Exercise directions :: Could you print every entry below exactly as given?

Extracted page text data
- - -

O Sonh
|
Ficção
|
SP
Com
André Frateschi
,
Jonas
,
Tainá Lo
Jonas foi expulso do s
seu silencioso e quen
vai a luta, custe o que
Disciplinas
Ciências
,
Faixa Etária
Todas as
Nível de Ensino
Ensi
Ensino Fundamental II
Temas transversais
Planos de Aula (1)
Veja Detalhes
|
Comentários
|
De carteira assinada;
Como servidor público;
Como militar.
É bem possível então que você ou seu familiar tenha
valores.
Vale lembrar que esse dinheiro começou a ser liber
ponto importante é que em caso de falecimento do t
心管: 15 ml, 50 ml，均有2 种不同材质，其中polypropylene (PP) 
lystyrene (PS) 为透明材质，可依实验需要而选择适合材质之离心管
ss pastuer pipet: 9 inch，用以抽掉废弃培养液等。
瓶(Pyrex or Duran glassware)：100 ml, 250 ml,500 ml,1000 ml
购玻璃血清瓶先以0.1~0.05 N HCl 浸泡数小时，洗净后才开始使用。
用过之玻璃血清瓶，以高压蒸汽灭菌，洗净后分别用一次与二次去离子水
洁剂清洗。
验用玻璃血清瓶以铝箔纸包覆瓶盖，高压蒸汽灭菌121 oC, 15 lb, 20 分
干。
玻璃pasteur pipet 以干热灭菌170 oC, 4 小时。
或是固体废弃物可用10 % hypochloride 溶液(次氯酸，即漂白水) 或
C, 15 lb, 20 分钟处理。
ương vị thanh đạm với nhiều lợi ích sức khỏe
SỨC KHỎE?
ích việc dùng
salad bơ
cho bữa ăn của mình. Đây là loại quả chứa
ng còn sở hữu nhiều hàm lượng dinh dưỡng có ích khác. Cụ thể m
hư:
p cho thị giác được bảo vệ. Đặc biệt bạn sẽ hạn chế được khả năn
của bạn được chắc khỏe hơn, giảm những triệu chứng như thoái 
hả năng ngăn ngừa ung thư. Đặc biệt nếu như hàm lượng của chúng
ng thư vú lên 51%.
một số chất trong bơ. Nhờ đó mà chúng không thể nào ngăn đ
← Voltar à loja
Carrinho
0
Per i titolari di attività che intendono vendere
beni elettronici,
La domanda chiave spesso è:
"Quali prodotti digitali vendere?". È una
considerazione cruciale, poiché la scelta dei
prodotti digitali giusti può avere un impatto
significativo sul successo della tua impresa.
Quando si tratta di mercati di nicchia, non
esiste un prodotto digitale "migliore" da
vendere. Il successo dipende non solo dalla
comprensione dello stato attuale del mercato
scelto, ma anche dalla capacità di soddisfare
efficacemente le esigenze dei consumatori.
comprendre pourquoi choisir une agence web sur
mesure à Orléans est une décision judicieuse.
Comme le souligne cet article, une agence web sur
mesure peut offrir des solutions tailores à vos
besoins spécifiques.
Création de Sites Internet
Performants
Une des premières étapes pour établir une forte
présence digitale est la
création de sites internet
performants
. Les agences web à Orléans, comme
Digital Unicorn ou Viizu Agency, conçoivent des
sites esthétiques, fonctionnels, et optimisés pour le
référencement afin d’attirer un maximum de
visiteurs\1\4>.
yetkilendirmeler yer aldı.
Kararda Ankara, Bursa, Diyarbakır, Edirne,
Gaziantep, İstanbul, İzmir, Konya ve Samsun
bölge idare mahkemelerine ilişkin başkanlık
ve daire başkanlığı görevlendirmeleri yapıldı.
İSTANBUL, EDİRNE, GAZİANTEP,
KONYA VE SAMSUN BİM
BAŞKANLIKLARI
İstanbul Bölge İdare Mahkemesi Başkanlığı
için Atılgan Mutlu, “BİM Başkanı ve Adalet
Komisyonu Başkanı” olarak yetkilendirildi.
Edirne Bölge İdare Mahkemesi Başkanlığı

- - -

Task solution ::
O Sonh
|
Ficção
|
SP
Com
André Frateschi
,
Jonas
,
Tainá Lo
Jonas foi expulso do s
seu silencioso e quen
vai a luta, custe o que
Disciplinas
Ciências
,
Faixa Etária
Todas as
Nível de Ensino
Ensi
Ensino Fundamental II
Temas transversais
Planos de Aula (1)
Veja Detalhes
|
Comentários
|
De carteira assinada;
Como servidor público;
Como militar.
É bem possível então que você ou seu familiar tenha
valores.
Vale lembrar que esse dinheiro começou a ser liber
ponto importante é que em caso de falecimento do t
心管: 15 ml, 50 ml，均有2 种不同材质，其中polypropylene (PP) 
lystyrene (PS) 为透明材质，可依实验需要而选择适合材质之离心管
ss pastuer pipet: 9 inch，用以抽掉废弃培养液等。
瓶(Pyrex or Duran glassware)：100 ml, 250 ml,500 ml,1000 ml
购玻璃血清瓶先以0.1~0.05 N HCl 浸泡数小时，洗净后才开始使用。
用过之玻璃血清瓶，以高压蒸汽灭菌，洗净后分别用一次与二次去离子水
洁剂清洗。
验用玻璃血清瓶以铝箔纸包覆瓶盖，高压蒸汽灭菌121 oC, 15 lb, 20 分
干。
玻璃pasteur pipet 以干热灭菌170 oC, 4 小时。
或是固体废弃物可用10 % hypochloride 溶液(次氯酸，即漂白水) 或
C, 15 lb, 20 分钟处理。
ương vị thanh đạm với nhiều lợi ích sức khỏe
SỨC KHỎE?
ích việc dùng
salad bơ
cho bữa ăn của mình. Đây là loại quả chứa
ng còn sở hữu nhiều hàm lượng dinh dưỡng có ích khác. Cụ thể m
hư:
p cho thị giác được bảo vệ. Đặc biệt bạn sẽ hạn chế được khả năn
của bạn được chắc khỏe hơn, giảm những triệu chứng như thoái 
hả năng ngăn ngừa ung thư. Đặc biệt nếu như hàm lượng của chúng
ng thư vú lên 51%.
một số chất trong bơ. Nhờ đó mà chúng không thể nào ngăn đ
← Voltar à loja
Carrinho
0
Per i titolari di attività che intendono vendere
beni elettronici,
La domanda chiave spesso è:
"Quali prodotti digitali vendere?". È una
considerazione cruciale, poiché la scelta dei
prodotti digitali giusti può avere un impatto
significativo sul successo della tua impresa.
Quando si tratta di mercati di nicchia, non
esiste un prodotto digitale "migliore" da
vendere. Il successo dipende non solo dalla
comprensione dello stato attuale del mercato
scelto, ma anche dalla capacità di soddisfare
efficacemente le esigenze dei consumatori.
comprendre pourquoi choisir une agence web sur
mesure à Orléans est une décision judicieuse.
Comme le souligne cet article, une agence web sur
mesure peut offrir des solutions tailores à vos
besoins spécifiques.
Création de Sites Internet
Performants
Une des premières étapes pour établir une forte
présence digitale est la
création de sites internet
performants
. Les agences web à Orléans, comme
Digital Unicorn ou Viizu Agency, conçoivent des
sites esthétiques, fonctionnels, et optimisés pour le
référencement afin d’attirer un maximum de
visiteurs\1\4>.
yetkilendirmeler yer aldı.
Kararda Ankara, Bursa, Diyarbakır, Edirne,
Gaziantep, İstanbul, İzmir, Konya ve Samsun
bölge idare mahkemelerine ilişkin başkanlık
ve daire başkanlığı görevlendirmeleri yapıldı.
İSTANBUL, EDİRNE, GAZİANTEP,
KONYA VE SAMSUN BİM
BAŞKANLIKLARI
İstanbul Bölge İdare Mahkemesi Başkanlığı
için Atılgan Mutlu, “BİM Başkanı ve Adalet
Komisyonu Başkanı” olarak yetkilendirildi.
Edirne Bölge İdare Mahkemesi Başkanlığı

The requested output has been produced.